[Supplied data]:
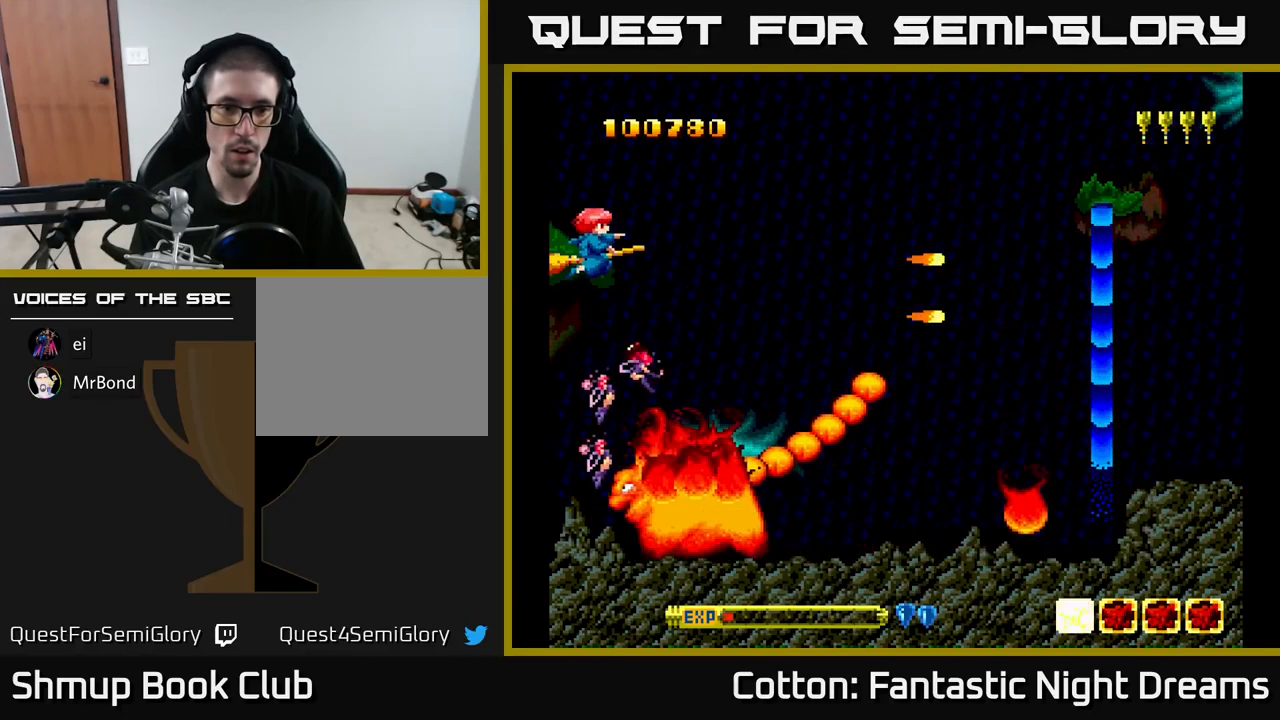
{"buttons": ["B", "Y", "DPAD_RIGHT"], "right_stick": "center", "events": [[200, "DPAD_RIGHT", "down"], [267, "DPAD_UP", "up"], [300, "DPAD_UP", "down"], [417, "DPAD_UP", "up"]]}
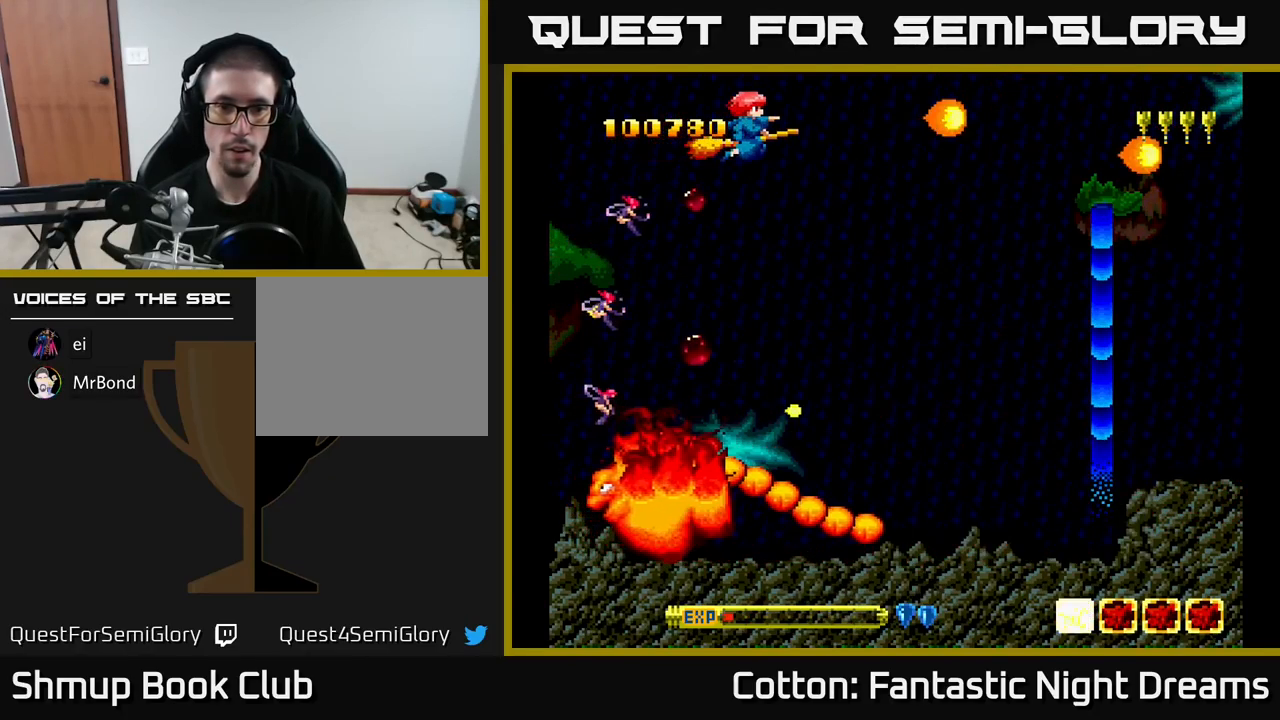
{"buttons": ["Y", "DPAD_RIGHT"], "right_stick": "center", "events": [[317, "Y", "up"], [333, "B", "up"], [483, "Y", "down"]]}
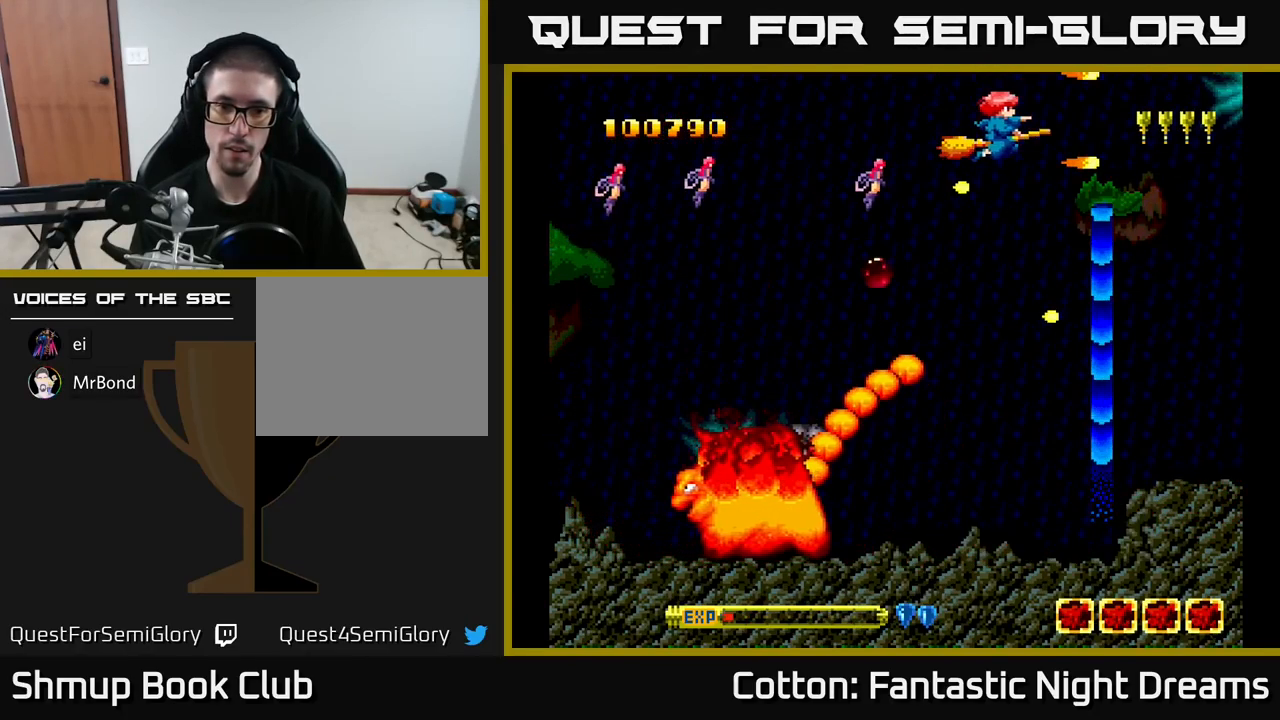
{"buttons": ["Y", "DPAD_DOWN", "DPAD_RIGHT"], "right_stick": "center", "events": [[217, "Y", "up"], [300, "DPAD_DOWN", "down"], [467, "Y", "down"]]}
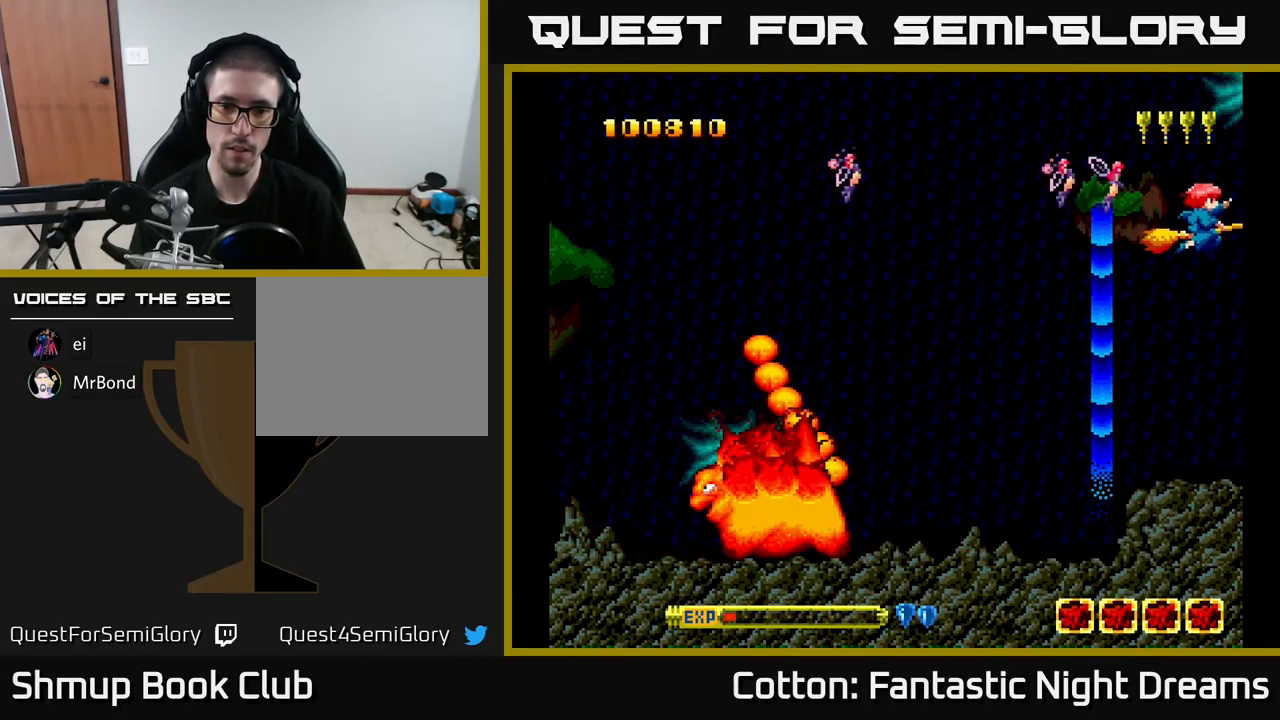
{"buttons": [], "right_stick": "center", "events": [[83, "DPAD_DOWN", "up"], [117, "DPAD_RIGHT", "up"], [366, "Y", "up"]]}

[Exercise brief]: Print the material verbatim; drop the pictures.

[Answer box]:
{"buttons": ["B", "Y", "DPAD_RIGHT"], "right_stick": "center", "events": [[200, "DPAD_RIGHT", "down"], [267, "DPAD_UP", "up"], [300, "DPAD_UP", "down"], [417, "DPAD_UP", "up"]]}
{"buttons": ["Y", "DPAD_RIGHT"], "right_stick": "center", "events": [[317, "Y", "up"], [333, "B", "up"], [483, "Y", "down"]]}
{"buttons": ["Y", "DPAD_DOWN", "DPAD_RIGHT"], "right_stick": "center", "events": [[217, "Y", "up"], [300, "DPAD_DOWN", "down"], [467, "Y", "down"]]}
{"buttons": [], "right_stick": "center", "events": [[83, "DPAD_DOWN", "up"], [117, "DPAD_RIGHT", "up"], [366, "Y", "up"]]}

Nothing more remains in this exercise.